[[ EXTRACTED MATERIAL open ]]

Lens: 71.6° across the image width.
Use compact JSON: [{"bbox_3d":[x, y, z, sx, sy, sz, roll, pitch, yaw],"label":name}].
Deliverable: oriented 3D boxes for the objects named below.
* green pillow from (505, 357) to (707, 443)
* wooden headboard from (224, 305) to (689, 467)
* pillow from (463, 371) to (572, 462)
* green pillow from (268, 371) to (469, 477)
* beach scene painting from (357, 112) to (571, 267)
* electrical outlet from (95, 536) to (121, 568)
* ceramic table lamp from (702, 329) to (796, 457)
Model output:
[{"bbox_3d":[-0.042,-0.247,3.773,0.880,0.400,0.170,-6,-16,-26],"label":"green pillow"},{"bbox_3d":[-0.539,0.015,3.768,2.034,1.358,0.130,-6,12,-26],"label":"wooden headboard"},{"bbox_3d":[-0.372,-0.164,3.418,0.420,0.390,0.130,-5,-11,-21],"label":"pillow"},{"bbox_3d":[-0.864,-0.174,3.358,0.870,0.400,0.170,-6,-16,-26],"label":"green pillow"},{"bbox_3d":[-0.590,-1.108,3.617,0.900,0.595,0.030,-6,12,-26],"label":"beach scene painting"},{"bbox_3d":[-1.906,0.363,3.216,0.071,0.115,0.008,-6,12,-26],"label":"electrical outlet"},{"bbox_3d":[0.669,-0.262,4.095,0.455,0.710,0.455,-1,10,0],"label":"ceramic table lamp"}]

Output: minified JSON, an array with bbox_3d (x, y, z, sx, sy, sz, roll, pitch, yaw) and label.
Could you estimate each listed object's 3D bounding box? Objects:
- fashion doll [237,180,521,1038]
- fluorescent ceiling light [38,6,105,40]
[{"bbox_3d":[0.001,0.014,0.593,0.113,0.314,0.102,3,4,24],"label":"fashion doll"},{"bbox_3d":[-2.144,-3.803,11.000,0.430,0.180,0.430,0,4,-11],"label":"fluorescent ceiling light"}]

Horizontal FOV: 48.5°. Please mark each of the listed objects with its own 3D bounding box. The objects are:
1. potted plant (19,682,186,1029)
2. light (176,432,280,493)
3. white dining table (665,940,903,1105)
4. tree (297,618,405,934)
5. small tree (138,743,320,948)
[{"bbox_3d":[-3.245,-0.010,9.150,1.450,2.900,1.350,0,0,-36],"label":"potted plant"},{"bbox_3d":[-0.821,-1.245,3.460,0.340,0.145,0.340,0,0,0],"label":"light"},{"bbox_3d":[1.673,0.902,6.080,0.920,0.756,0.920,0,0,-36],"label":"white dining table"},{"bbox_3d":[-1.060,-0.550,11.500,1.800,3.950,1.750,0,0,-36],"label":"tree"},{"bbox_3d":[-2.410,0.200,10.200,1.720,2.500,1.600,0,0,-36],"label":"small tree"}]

[[ EXTRACTED MATERIAL closed ]]

WHAT YOU ARE ASKED TO DO | State how many of the lines above contain the string "fluorescent", matching case exactly, and give only the number.

EXERCISE RESULT | 2